*** Opening Supplied entries ***
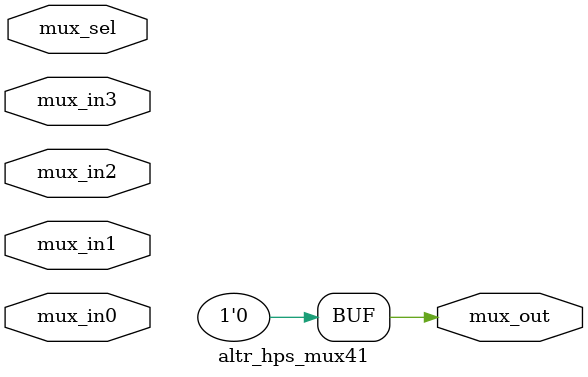
<source format=v>
module altr_hps_mux41(	// file.cleaned.mlir:2:3
  input        mux_in0,	// file.cleaned.mlir:2:32
               mux_in1,	// file.cleaned.mlir:2:50
               mux_in2,	// file.cleaned.mlir:2:68
               mux_in3,	// file.cleaned.mlir:2:86
  input  [1:0] mux_sel,	// file.cleaned.mlir:2:104
  output       mux_out	// file.cleaned.mlir:2:123
);

  assign mux_out = 1'h0;	// file.cleaned.mlir:3:14, :4:5
endmodule


</source>
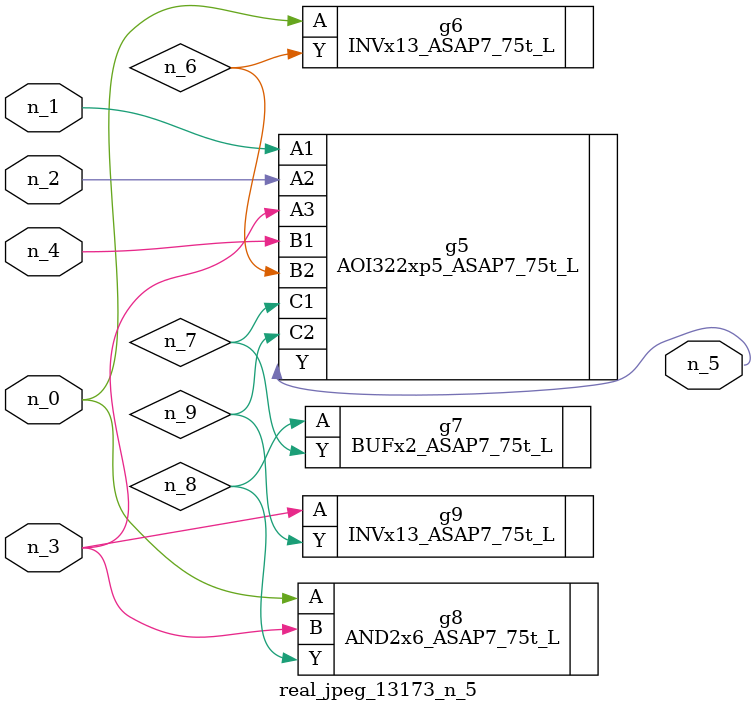
<source format=v>
module real_jpeg_13173_n_5 (n_4, n_0, n_1, n_2, n_3, n_5);

input n_4;
input n_0;
input n_1;
input n_2;
input n_3;

output n_5;

wire n_8;
wire n_6;
wire n_7;
wire n_9;

INVx13_ASAP7_75t_L g6 ( 
.A(n_0),
.Y(n_6)
);

AND2x6_ASAP7_75t_L g8 ( 
.A(n_0),
.B(n_3),
.Y(n_8)
);

AOI322xp5_ASAP7_75t_L g5 ( 
.A1(n_1),
.A2(n_2),
.A3(n_3),
.B1(n_4),
.B2(n_6),
.C1(n_7),
.C2(n_9),
.Y(n_5)
);

INVx13_ASAP7_75t_L g9 ( 
.A(n_3),
.Y(n_9)
);

BUFx2_ASAP7_75t_L g7 ( 
.A(n_8),
.Y(n_7)
);


endmodule
</source>
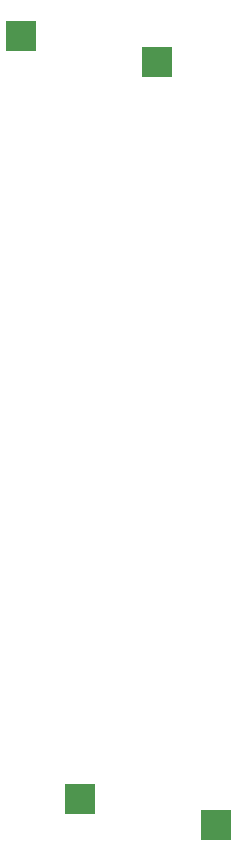
<source format=gbr>
G04 #@! TF.GenerationSoftware,KiCad,Pcbnew,9.0.2*
G04 #@! TF.CreationDate,2025-09-19T15:49:58-04:00*
G04 #@! TF.ProjectId,Trackball,54726163-6b62-4616-9c6c-2e6b69636164,rev?*
G04 #@! TF.SameCoordinates,Original*
G04 #@! TF.FileFunction,Paste,Bot*
G04 #@! TF.FilePolarity,Positive*
%FSLAX46Y46*%
G04 Gerber Fmt 4.6, Leading zero omitted, Abs format (unit mm)*
G04 Created by KiCad (PCBNEW 9.0.2) date 2025-09-19 15:49:58*
%MOMM*%
%LPD*%
G01*
G04 APERTURE LIST*
%ADD10R,2.600000X2.600000*%
G04 APERTURE END LIST*
D10*
X248293000Y-70366000D03*
X236743000Y-68166000D03*
X241743000Y-132784000D03*
X253293000Y-134984000D03*
M02*

</source>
*** Closing Supplied entries ***
### [What to do]
What lines in the data above contain the word "input"? Show them all.

### [Expected output]
  input        mux_in0,	// file.cleaned.mlir:2:32
  input  [1:0] mux_sel,	// file.cleaned.mlir:2:104
input n_4;
input n_0;
input n_1;
input n_2;
input n_3;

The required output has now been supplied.